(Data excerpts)
━━━━━━━━━━
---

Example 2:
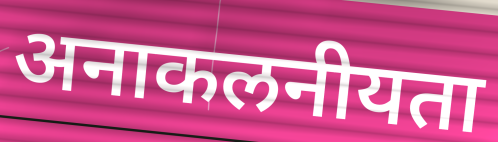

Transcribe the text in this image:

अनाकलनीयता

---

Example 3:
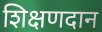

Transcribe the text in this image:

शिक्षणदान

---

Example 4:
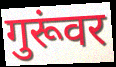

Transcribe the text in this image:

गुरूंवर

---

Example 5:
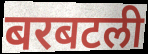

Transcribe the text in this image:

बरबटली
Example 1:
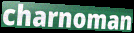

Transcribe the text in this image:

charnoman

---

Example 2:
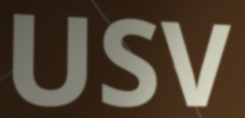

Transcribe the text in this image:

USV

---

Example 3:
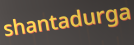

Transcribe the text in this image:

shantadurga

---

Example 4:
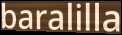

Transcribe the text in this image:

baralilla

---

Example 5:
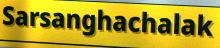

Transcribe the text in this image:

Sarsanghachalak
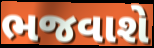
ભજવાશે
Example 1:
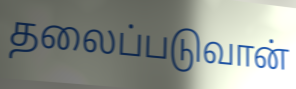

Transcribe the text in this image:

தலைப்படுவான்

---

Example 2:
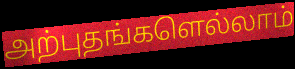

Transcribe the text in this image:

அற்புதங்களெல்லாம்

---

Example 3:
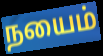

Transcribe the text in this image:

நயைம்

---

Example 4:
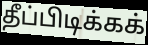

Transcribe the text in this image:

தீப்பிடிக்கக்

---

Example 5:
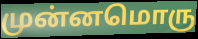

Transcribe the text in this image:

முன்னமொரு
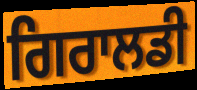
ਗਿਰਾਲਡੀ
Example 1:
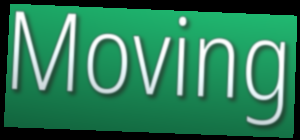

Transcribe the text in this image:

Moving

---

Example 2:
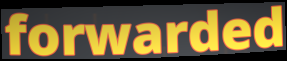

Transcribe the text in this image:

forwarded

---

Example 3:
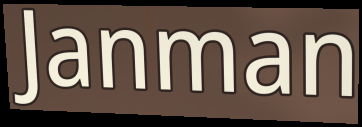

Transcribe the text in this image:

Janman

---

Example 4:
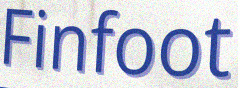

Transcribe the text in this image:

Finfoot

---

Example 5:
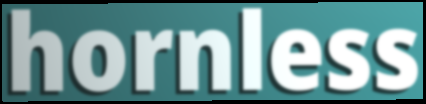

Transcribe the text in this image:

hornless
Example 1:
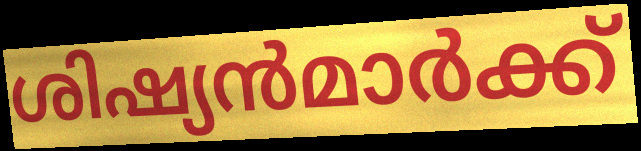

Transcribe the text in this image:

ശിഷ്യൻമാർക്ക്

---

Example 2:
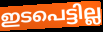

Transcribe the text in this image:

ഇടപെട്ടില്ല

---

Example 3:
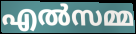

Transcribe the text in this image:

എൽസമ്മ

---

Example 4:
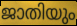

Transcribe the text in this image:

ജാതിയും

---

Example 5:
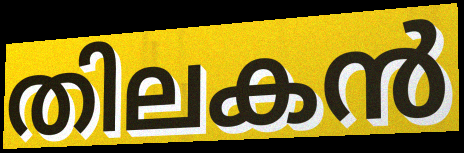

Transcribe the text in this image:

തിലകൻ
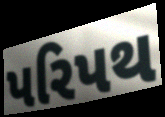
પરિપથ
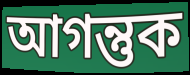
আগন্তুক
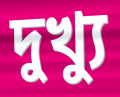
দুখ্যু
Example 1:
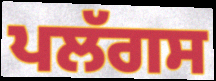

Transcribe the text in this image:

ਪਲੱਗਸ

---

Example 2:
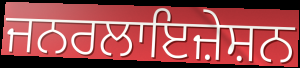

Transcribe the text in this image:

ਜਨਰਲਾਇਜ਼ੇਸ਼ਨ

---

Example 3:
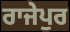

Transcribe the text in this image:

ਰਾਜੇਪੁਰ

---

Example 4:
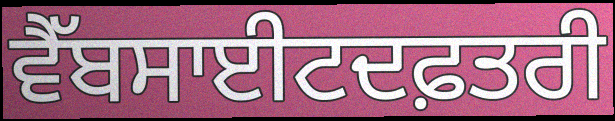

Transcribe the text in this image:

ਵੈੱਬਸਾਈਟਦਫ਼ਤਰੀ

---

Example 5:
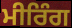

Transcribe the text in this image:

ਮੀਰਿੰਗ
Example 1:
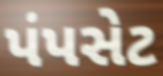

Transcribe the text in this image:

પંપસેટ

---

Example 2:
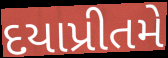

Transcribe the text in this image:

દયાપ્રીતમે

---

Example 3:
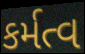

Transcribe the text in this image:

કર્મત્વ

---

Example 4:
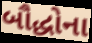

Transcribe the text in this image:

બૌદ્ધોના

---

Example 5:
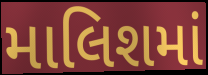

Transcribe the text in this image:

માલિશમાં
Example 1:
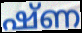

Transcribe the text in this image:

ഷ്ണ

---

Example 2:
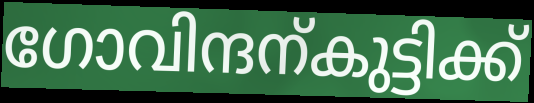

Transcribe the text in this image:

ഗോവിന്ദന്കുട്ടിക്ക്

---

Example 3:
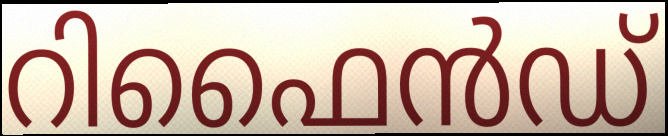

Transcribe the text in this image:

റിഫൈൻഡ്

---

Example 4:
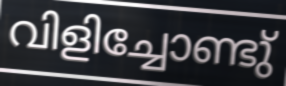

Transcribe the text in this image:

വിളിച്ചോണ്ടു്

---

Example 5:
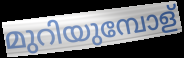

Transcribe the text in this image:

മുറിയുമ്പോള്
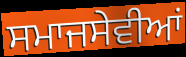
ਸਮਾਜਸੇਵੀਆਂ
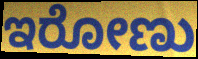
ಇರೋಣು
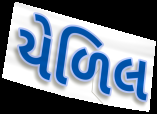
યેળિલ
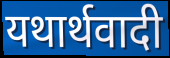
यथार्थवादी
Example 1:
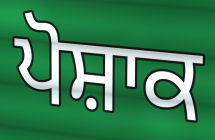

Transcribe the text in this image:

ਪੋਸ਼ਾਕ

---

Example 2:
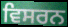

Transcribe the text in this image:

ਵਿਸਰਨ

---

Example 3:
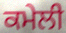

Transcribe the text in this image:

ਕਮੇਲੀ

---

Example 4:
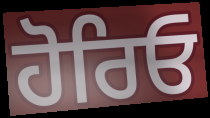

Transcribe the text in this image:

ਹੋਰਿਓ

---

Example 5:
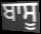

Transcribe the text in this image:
━━━━━━━━━━
### YOUR ASSIGNMENT
Leaving out the pictures, print every record exactly as written.

### RESPONSE TO THE TASK
---

Example 2:

Transcribe the text in this image:

अनाकलनीयता

---

Example 3:

Transcribe the text in this image:

शिक्षणदान

---

Example 4:

Transcribe the text in this image:

गुरूंवर

---

Example 5:

Transcribe the text in this image:

बरबटली
Example 1:

Transcribe the text in this image:

charnoman

---

Example 2:

Transcribe the text in this image:

USV

---

Example 3:

Transcribe the text in this image:

shantadurga

---

Example 4:

Transcribe the text in this image:

baralilla

---

Example 5:

Transcribe the text in this image:

Sarsanghachalak
ભજવાશે
Example 1:

Transcribe the text in this image:

தலைப்படுவான்

---

Example 2:

Transcribe the text in this image:

அற்புதங்களெல்லாம்

---

Example 3:

Transcribe the text in this image:

நயைம்

---

Example 4:

Transcribe the text in this image:

தீப்பிடிக்கக்

---

Example 5:

Transcribe the text in this image:

முன்னமொரு
ਗਿਰਾਲਡੀ
Example 1:

Transcribe the text in this image:

Moving

---

Example 2:

Transcribe the text in this image:

forwarded

---

Example 3:

Transcribe the text in this image:

Janman

---

Example 4:

Transcribe the text in this image:

Finfoot

---

Example 5:

Transcribe the text in this image:

hornless
Example 1:

Transcribe the text in this image:

ശിഷ്യൻമാർക്ക്

---

Example 2:

Transcribe the text in this image:

ഇടപെട്ടില്ല

---

Example 3:

Transcribe the text in this image:

എൽസമ്മ

---

Example 4:

Transcribe the text in this image:

ജാതിയും

---

Example 5:

Transcribe the text in this image:

തിലകൻ
પરિપથ
আগন্তুক
দুখ্যু
Example 1:

Transcribe the text in this image:

ਪਲੱਗਸ

---

Example 2:

Transcribe the text in this image:

ਜਨਰਲਾਇਜ਼ੇਸ਼ਨ

---

Example 3:

Transcribe the text in this image:

ਰਾਜੇਪੁਰ

---

Example 4:

Transcribe the text in this image:

ਵੈੱਬਸਾਈਟਦਫ਼ਤਰੀ

---

Example 5:

Transcribe the text in this image:

ਮੀਰਿੰਗ
Example 1:

Transcribe the text in this image:

પંપસેટ

---

Example 2:

Transcribe the text in this image:

દયાપ્રીતમે

---

Example 3:

Transcribe the text in this image:

કર્મત્વ

---

Example 4:

Transcribe the text in this image:

બૌદ્ધોના

---

Example 5:

Transcribe the text in this image:

માલિશમાં
Example 1:

Transcribe the text in this image:

ഷ്ണ

---

Example 2:

Transcribe the text in this image:

ഗോവിന്ദന്കുട്ടിക്ക്

---

Example 3:

Transcribe the text in this image:

റിഫൈൻഡ്

---

Example 4:

Transcribe the text in this image:

വിളിച്ചോണ്ടു്

---

Example 5:

Transcribe the text in this image:

മുറിയുമ്പോള്
ਸਮਾਜਸੇਵੀਆਂ
ಇರೋಣು
યેળિલ
यथार्थवादी
Example 1:

Transcribe the text in this image:

ਪੋਸ਼ਾਕ

---

Example 2:

Transcribe the text in this image:

ਵਿਸਰਨ

---

Example 3:

Transcribe the text in this image:

ਕਮੇਲੀ

---

Example 4:

Transcribe the text in this image:

ਹੋਰਿਓ

---

Example 5:

Transcribe the text in this image:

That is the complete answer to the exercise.